**** Page excerpt ****
Street Food Discoveries: Unique Jamaican Street Treats

I’ve been researching Caribbean street food, and one point keeps coming up – from post to post to post: Jamaican grab-and-go is unique, even among its regional neighbours. So I thought we should take a gander today, and see what the hullabaloo is all about! I wasn’t disappointed…

Jerk Chicken - © Jamaican Yellow PagesJerk Chicken on the grill. Any time of the day or night!

Jamaica is famous for its cultural diversity, its colourful customs and its rich, flavourful signature foods. Most folks have at least heard of Jerk spice and consider it the ‘typical Jamaican flavour’. But that’s a single, specific tradition. A stroll down a Jamaican food market reveals a whole flock of other classic treats that beg the visiting foodie to try them. Maybe get hooked on them!

Jamaica is one of the largest Caribbean islands and has been a melting pot of cultures and cuisines over hundreds of years. It has every kind of terrain, from highlands to beaches and jungles to grasslands, providing all kinds of ingredients for the creative cook. And it’s surrounded by some of the most productive waters in the western hemisphere. What more could you ask for?

On our menu today

Jerk: It’s nothing less than the signature flavour of the Island. It’s rich and hot and tangy, redolent of cumin, nutmeg, allspice, smoked paprika, cinnamon red pepper flakes and cayenne pepper. Brown Sugar gives it a definite sweet-Spicy character. Everybody knows about Jerk Chicken. But it’s also lavished on Pork, Sausages and even Goat.

Curry: Jamaican Curry will give the hottest Asian Curries a run for their money. The pepper used is generally the fiery Scotch Bonnet. Other leading characters in the play include Turmeric and Allspice.

Curry Goat - ©

The result is a blast of heat with a ghost of a nutty finish, and a bright yellow colour. It’s customarily the flavouring component of sauces and stews. But it’s also used as a dry rub, like Jerk.

Soup: More Jamaicans drink Soup on a hot day than partake of cold drinks. So say those who know. It’s a little like the British custom of drinking tea even on the hottest days. You perspire, it evaporates, you feel cooler. Flavours range from chicken to peanut to other, regional specialties. Thicker soups are called stews, and  there are hundreds of those on the streets.
****
Challenges.
a - According to the street food post, why would drinking soup on a hot day help someone cool down? Answer in one to three sentences.
b - Put this sentence from the street food post into Spanish: "The pepper used is generally the fiery Scotch Bonnet."
c - Carry the street food post on from its last sentence, in the same voice.
The entries after this have no link to the street food post.
**** Listing ****
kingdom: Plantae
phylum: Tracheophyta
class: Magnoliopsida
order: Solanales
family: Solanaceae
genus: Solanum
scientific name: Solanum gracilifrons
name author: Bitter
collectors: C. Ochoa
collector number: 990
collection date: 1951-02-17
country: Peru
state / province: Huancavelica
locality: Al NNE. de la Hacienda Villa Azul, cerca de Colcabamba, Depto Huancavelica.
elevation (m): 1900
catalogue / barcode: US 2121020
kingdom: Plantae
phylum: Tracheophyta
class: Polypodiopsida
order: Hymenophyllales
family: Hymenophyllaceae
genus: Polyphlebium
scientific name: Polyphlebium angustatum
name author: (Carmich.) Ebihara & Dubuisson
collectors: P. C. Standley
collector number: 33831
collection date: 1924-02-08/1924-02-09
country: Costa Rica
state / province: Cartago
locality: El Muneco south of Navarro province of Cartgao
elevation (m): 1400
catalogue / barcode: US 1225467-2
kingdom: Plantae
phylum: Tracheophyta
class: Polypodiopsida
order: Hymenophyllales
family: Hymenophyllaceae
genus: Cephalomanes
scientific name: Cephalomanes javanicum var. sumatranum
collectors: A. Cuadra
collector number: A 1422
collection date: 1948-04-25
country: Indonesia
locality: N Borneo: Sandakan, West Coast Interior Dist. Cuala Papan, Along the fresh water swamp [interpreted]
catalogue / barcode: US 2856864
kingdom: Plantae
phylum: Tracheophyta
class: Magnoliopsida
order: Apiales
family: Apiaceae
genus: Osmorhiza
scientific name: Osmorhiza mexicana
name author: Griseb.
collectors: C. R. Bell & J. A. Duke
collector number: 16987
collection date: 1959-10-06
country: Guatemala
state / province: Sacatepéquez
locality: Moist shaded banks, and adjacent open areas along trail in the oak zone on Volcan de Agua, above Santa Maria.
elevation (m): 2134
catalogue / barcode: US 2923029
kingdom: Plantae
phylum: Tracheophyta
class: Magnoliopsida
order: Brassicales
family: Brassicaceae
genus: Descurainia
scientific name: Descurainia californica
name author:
****
Responses to the exercise.
a - Hot soup makes you sweat, and when that sweat evaporates, you feel cooler. The post compares this to the British habit of drinking tea even on the hottest days.

b - El chile que se usa suele ser el ardiente Scotch Bonnet.

c -
Patty: Here’s another Jamaican signature dish we’ve al at least heard of. Looks like a hand-sized Calzone or Cornish Pasty. The semi-circular pastry envelope is tinted bright yellow with a glaze of egg yolk mixed with turmeric. The flavour may remind you of an Indian Samosa.

Jamaican Patty - ©

Fillings may include: ground beef (traditional), can include chicken, pork, lamb, vegetables, shrimp, lobster, fish, soy, ackee, mixed vegetables or cheese.

Pepper Shrimp: You get these from street stands in a plastic baggie. They’re simply boiled shrimp stuffed in the bag heads up, and dredged in Scotch Bonnet Pepper. They’re everywhere on the island. But they’re particularly associated with St. Elizabeth Parish, where they are said to have the best seafood in  Jamaica.

Fried Fish: Again, just what it says. Different kinds of fresh fish are cooked to order, sloshed with vinegary escovitch sauce and hot peppers, with Bammy on the side.

Jamaican Fried Fish - © Taste Altas

Bammy is a flatbread made from shreded cassava and pan fried. It’ll soak up any zippy Jamaican Sauce, thick or thin. You don’t want to waste a drop!

Boiled Crab: What it says. They simply fresh-boil large crabs in a broth of peppers and spices. And they’re so popular, folks often have to stand in line. Available any time of the day or night. this lesser-known treat is considered a must to try when you’re on the island.

Roasted Yams: A simple dish, but you have to use the right yams. Jamaican Yellow Yams to be precise. Pierce them with a fork, brush with oil, and sprinkle with salt and pepper. Roast them for 45 minutes at 400 F.

Baked Yellow Yam - © Trip Advisor

The result is something like a cross between a boiled and a baked potato, with a starchier texture. Like Bammy, it’s a beloved side that goes with all Jamaican spicy dishes.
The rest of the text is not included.